There a few things to keep in mind here. First, the classifier was likely trained on the academic 1-million image benchmark dataset ImageNet [6], for which the misclassification rate per 2014 state of the art is 7.4%. That means, for any large population uploading photos, a considerable number will be misclassified.

However, this noted, it’s not hard to imagine that being black had something to do with it. To see why, consider the construction of the ImageNet dataset. An academic benchmark, imagenet was built to provide a testbed for advancing computer vision. The dataset contains 1 million images consisting of 1,000 images each from 1,000 object classes. Roughly half of these images depict organisms like humans, birds, and gorillas, while the other half depict artificial objects like airplanes and skyscrapers.

Out of curiosity, I thumbed through the ImageNet explorer, selecting for images of humans and passing over the first 500 by eye.  Out of 500 randomly selected images of humans, only 2 depicted black people. These two consisted of one image of Gary Coleman, and another of a black man dressed in drag.

A machine trained on these images might never have seen a typical black man and thus wouldn’t know upon seeing one whether to categorize based on color or physiology. Now ImageNet was built by well-meaning academics. It seems exceedingly unlikely that the creators of the dataset intended for models trained on it to misbehave in this fashion.

Released in 2009 by Dr. Fei Fei Li and colleagues, the dataset was inspired that humans see many images per second while forming their ability to recognize objects, and that a computer might need access to a similarly rich dataset.

To my knowledge, the dataset doesn’t encode any explicit human bias. There are no images of black men and women mislabeled as gorillas. However, it might alarm us that the absence of blacks from the ImageNet dataset parallels their lack of representation in computer science generally.

While the Google app incident might be isolated and somewhat benign, it’s not hard to imagine how this problem could metastasize. Consider, for example, a security system based on face recognition that only allowed employees to enter a building when it was at least 99% sure of they were correctly ID’d and called security otherwise.

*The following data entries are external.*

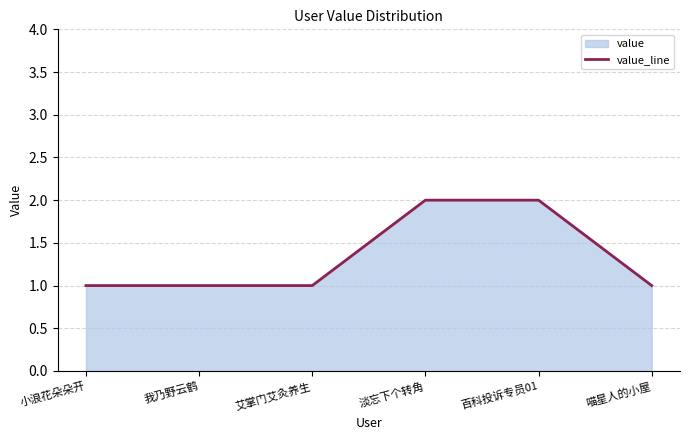

List the labels in order of value, largest first.

淡忘下个转角, 百科投诉专员01, 小浪花朵朵开, 我乃野云鹤, 艾掌门艾灸养生, 喵星人的小屋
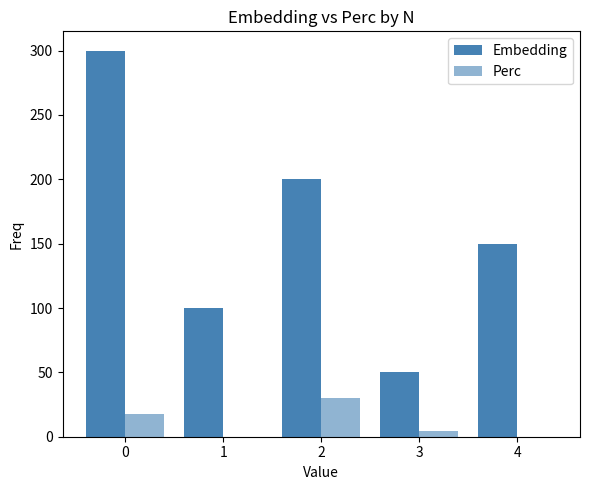

Which series has the largest total across all categories?

Embedding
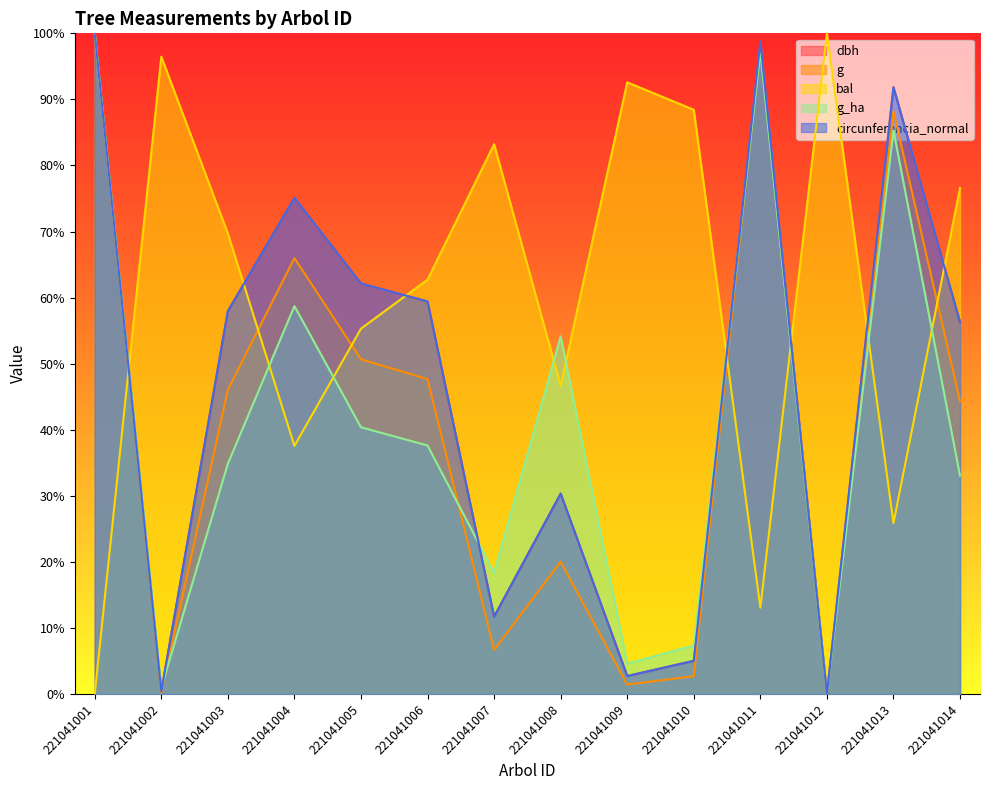

Where does the g_ha series first go above 37?

221041001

If a minority group were missing from training datasets used to train the face recognition algorithm, it might throw alarms disproportionately when these citizens went to work detaining them with greater frequency.

This point is important, even absent racist researchers, corporations or customers, and with algorithms which do not express any intrinsic preferences, absent critical thought we might accidentally birth a system that systematically racially profiles.

On the other hand, we might find this realization empowering because it provides straight-forward prescriptions for how to detect and avoid some kinds of unintentional bias.

Contrary to the Guardian’s John Naughton’s suggestion that our desire to scrutinize algorithms is stymied by their impenetrable, black-box nature, this particular kind of error can be found simply by examining the training data, a task that surely doesn’t require a PhD in machine learning.